Heather’s mother, Alicia Wilkins, who remains a close friend of her ex-husband and his wife, is battling Parkinson’s disease and also supported Mike and Lynne taking in the children.
So Hamm kept the boys for a few days while the Belisles drove home to Quincy, a small town about 25 miles west of Tallahassee, to make room for a crib and twin beds.
It wasn’t the life they envisioned.
Mike Belisle, a Marine and Gulf War veteran and a former jet engine mechanic for the U.S. Navy Blue Angels, has worked as a driver for the same Texas-based trucking company for a decade.

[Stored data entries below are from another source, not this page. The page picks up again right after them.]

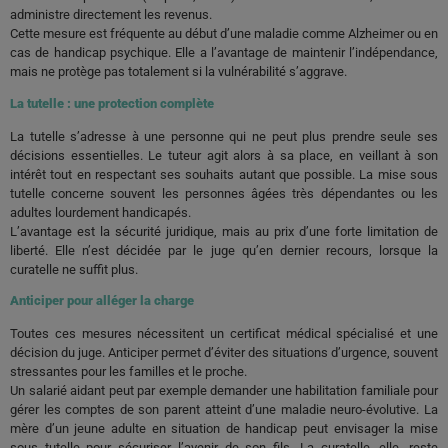
administre directement les revenus.
Cette mesure est fréquente au début d’une maladie comme Alzheimer ou en
cas de handicap psychique. Elle a l’avantage de maintenir l’indépendance,
mais ne protège pas totalement si la vulnérabilité s’aggrave.
La tutelle : une protection complète
La tutelle s’adresse à une personne qui ne peut plus prendre seule ses
décisions essentielles. Le tuteur agit alors à sa place, en veillant à son
intérêt tout en respectant ses souhaits autant que possible. La mise sous
tutelle concerne souvent les personnes âgées très dépendantes ou les
adultes lourdement handicapés.
L’avantage est la sécurité juridique, mais au prix d’une forte limitation de
liberté. Elle n’est décidée par le juge qu’en dernier recours, lorsque la
curatelle ne suffit plus.
Anticiper pour alléger la charge
Toutes ces mesures nécessitent un certificat médical spécialisé et une
décision du juge. Anticiper permet d’éviter des situations d’urgence, souvent
stressantes pour les familles et le proche.
Un salarié aidant peut par exemple demander une habilitation familiale pour
gérer les comptes de son parent atteint d’une maladie neuro-évolutive. La
mère d’un jeune adulte en situation de handicap peut envisager la mise
sous tutelle pour sécuriser l’avenir de son fils. La curatelle, elle, reste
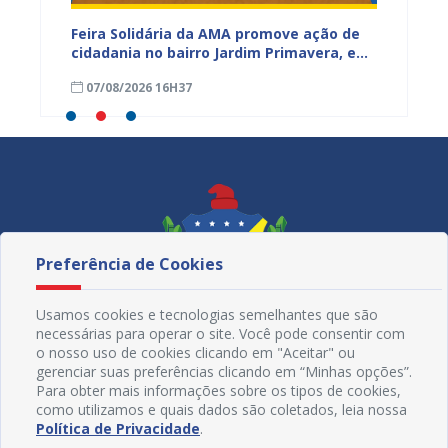
za
Feira Solidária da AMA promove ação de
PROJUA 
cidadania no bairro Jardim Primavera, em
obra n
Juazeiro
região
07/08/2026 16H37
07/08
Maniç
Preferência de Cookies
Usamos cookies e tecnologias semelhantes que são
necessárias para operar o site. Você pode consentir com
o nosso uso de cookies clicando em "Aceitar" ou
gerenciar suas preferências clicando em “Minhas opções”.
Para obter mais informações sobre os tipos de cookies,
como utilizamos e quais dados são coletados, leia nossa
Redes Sociais
Política de Privacidade
.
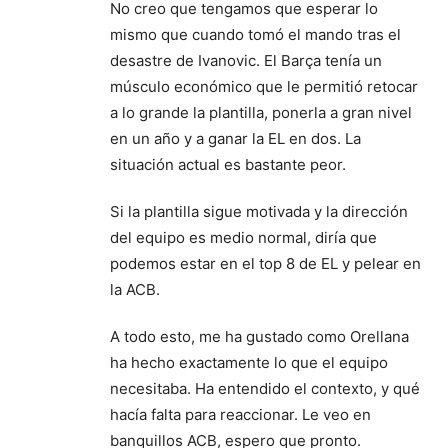
No creo que tengamos que esperar lo
mismo que cuando tomó el mando tras el
desastre de Ivanovic. El Barça tenía un
músculo económico que le permitió retocar
a lo grande la plantilla, ponerla a gran nivel
en un año y a ganar la EL en dos. La
situación actual es bastante peor.
Si la plantilla sigue motivada y la dirección
del equipo es medio normal, diría que
podemos estar en el top 8 de EL y pelear en
la ACB.
A todo esto, me ha gustado como Orellana
ha hecho exactamente lo que el equipo
necesitaba. Ha entendido el contexto, y qué
hacía falta para reaccionar. Le veo en
banquillos ACB, espero que pronto.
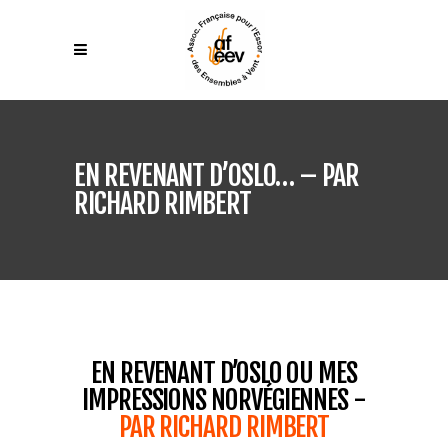
EN REVENANT D’OSLO… – PAR
RICHARD RIMBERT
EN REVENANT D’OSLO OU MES
IMPRESSIONS NORVÉGIENNES -
PAR RICHARD RIMBERT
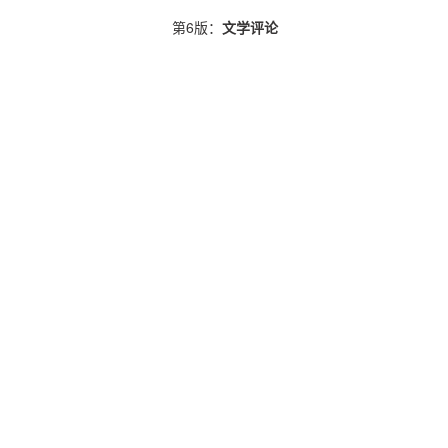
第6版：
文学评论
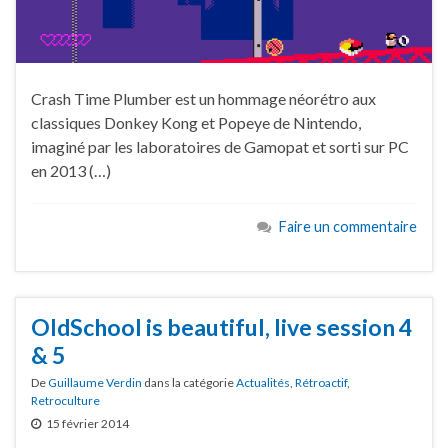
Crash Time Plumber est un hommage néorétro aux
classiques Donkey Kong et Popeye de Nintendo,
imaginé par les laboratoires de Gamopat et sorti sur PC
en 2013 (…)
Faire un commentaire
OldSchool is beautiful, live session 4
& 5
De
Guillaume Verdin
dans la catégorie
Actualités
,
Rétroactif
,
Retroculture
15 février 2014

He and Lynne, married 15 years, each had children from previous marriages and made a commitment to love each other’s kids as their own.
“When we got married, we said if we were going to raise a family together, they’re all going to be ours,” he said.
They spent five years raising a granddaughter from one of Lynne’s daughters.
Before Heather and Daniel died, they were beginning to let the idea of an empty nest — and, one day, retirement — really sink in. Lynne turned their spare bedroom into an exercise room. Mike still worked, but thought about buying a Harley for the days when he no longer had to.
Today, seven months after Heather and Daniel overdosed, their schedules are filled with pre-school pick-ups and drop-offs, trips to the pediatrician and snuggles on the couch to read “Brown Bear, Brown Bear, What do You See?” or watch an episode of “Mighty Machines.”
He said he’s grateful to the family members who have pitched in and sent them diapers or clothes or donated to a GoFundMe account for his grandchildren.
“There’s been a lot of people involved in the caring (for) the boys,” he said.
Discipline, lots of love
Joey and Aiden, the two oldest boys, recognize their parents in photographs but don’t ask about them as much now.
For the first week or so after Mike and Lynne brought them home, Joey barely spoke. He occasionally repeated “you’re killing my mom, you’re killing my mom.”
His car seat was on the passenger side of the family’s vehicle, against the windows, and Lynne said she thinks he might have seen Daniel or the first responders trying to help Heather.
Aiden gives a wide-eyed grin, the one that reminds Lynne of Heather, as he grabs a photo of his parents sharing a kiss.
“My mom and my dad,” he says, pointing at the pair.
Joey joins in, asking to see from his seat at a tiny Mickey Mouse table in the Belisles’ living room. He takes the printed picture and is silent for a minute. “Who’s that?” he asks, propping the photo against his sippy cup.
He takes another look at the pair and then points, “mommy, daddy, mommy, daddy.”
The two oldest boys are seeing a counselor now, and Mike and Lynne hope it helps them cope with what they saw and remember from that night.
Joey is beginning to blossom.
At his school’s end-of-year program for parents, Joey led his class in a song about numbers and earned a certificate as the “most accomplished reader.”
“I could not have been more proud,” Lynne posted on Facebook along with a video of the performance. “Love this little man.”
And Nicholas wants to do everything his big brothers like to do, even developing the same affection for dinosaurs.
Mike and Lynne are raising the boys to say “ma’am” and “sir.”
Their current parenting philosophy includes home-cooked meals, plenty of structure and discipline and lots of love.
The Belisles know they’ll have a lot to explain to their grandsons one day.
Mike finds solace in how easy his grandsons wrap their little arms around him for a hug or snuggle onto his lap with a book — a sign that Heather and Daniel got at least one thing right.
“They did love them,” Mike said. “They are very loving children — that didn’t come from nowhere.”